# Black walnut Coaxer



## CMGC (Jan 6, 2013)

Black walnut coaxer 2 1/4 inches long, Ebony stain really brought out the grain. $15.00 to your door. Enjoy Rick


----------



## sneakygroundbuzzard (Nov 1, 2012)

lovely call

BW Is one of my favorite woods,the color and grain is always nice

just curious as to what size chunk of wood (diameter,length) you guys start with whne making these calls and does it need to be round or do blocks work as well?


----------



## CMGC (Jan 6, 2013)

I start with a pieceabout 2"x2" square and about 6 to 12" long . I try to use every inch of wood I can. I will cut my pieces with my band saw out of the round chunk from the tree if it is to large to put on the lathe to start with.


----------



## Rick Howard (Feb 25, 2012)

Nice work Rick.


----------



## prairiewolf (Feb 19, 2012)

Nice little call Rick, I like the smaller calls myself.


----------



## HunterGatherer (Dec 18, 2012)

I am still an ignorant beginner, so I apologize. Please explain to me what a "coaxer" will do. I will say, it sounds interesting.

I am about to start my professional predator hunter career. I have conquered whitetail deer, turkey, and feral hogs. Now I will supplement my outdoor activities with coyotes and bobcats, and perhaps the occasional fox, in my pursuits. The predator gun is on it's way. The Ecaller will soon be on it's way. I am very interested in developing my handcalling skills. I have some store-bought handcalls that I have dabbled with in the past and I actually did call in one confirmed bobcat while on a pig hunt in South Texas with a jackrabbit call a couple years ago. Surprised myself!

...but I will stop there and let you fill me in on the "coaxer."


----------



## prairiewolf (Feb 19, 2012)

The main job of a coaxer is to bring a predator in close.
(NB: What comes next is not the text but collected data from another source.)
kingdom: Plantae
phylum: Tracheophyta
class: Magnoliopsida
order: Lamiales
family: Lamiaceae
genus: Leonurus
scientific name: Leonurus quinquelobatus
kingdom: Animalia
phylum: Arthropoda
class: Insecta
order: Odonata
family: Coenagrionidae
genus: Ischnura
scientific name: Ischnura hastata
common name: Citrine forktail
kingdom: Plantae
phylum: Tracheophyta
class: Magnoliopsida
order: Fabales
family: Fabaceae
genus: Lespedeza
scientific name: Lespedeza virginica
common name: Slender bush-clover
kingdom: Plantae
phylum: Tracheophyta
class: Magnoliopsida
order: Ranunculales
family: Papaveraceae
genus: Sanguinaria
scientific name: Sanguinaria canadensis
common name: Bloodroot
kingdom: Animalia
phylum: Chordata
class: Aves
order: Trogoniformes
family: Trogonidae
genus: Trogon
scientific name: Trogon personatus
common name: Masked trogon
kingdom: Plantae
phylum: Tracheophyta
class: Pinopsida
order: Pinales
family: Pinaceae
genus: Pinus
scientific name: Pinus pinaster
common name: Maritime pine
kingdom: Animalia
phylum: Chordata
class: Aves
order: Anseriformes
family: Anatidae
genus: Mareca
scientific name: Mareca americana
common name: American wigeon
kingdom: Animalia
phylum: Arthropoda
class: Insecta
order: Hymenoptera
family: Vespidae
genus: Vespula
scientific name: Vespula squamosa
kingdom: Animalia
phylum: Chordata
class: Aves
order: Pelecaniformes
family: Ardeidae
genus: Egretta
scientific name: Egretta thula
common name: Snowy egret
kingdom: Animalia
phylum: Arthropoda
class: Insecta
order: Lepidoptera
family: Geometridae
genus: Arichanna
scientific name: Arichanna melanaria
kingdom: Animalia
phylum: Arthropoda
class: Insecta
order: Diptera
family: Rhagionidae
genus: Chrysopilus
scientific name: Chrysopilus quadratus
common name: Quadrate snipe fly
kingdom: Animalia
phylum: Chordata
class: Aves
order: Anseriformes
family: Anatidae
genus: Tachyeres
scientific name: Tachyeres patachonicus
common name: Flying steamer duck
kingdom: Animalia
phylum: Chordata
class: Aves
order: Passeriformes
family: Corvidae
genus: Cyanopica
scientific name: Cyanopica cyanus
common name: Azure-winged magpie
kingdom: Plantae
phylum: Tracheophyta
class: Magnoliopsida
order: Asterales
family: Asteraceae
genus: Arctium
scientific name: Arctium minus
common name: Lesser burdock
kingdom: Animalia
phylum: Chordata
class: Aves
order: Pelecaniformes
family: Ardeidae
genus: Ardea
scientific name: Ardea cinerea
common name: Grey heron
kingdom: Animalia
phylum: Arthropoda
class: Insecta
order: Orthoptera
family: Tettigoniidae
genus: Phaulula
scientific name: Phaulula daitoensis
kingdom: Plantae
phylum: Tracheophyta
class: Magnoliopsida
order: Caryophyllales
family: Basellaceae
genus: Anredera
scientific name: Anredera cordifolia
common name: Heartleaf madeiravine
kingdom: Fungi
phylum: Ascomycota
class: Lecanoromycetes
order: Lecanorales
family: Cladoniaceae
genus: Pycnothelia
They are usually a higher pitch and not as loud. If you are using an open reed or a bite down you usually wont need a coaxer because you can get soft squeals and squeaks from them, but if you use an enclosed reed it is always good to have a coaxer for the ones that hang up. A coaxer is also a very good call to start a setup with.


----------



## HowlinRed (Feb 3, 2011)

Sweet little call!


----------



## CMGC (Jan 6, 2013)

Thanks for the compliments guys, Prairiewolf has the info on the coaxer right on the money.


----------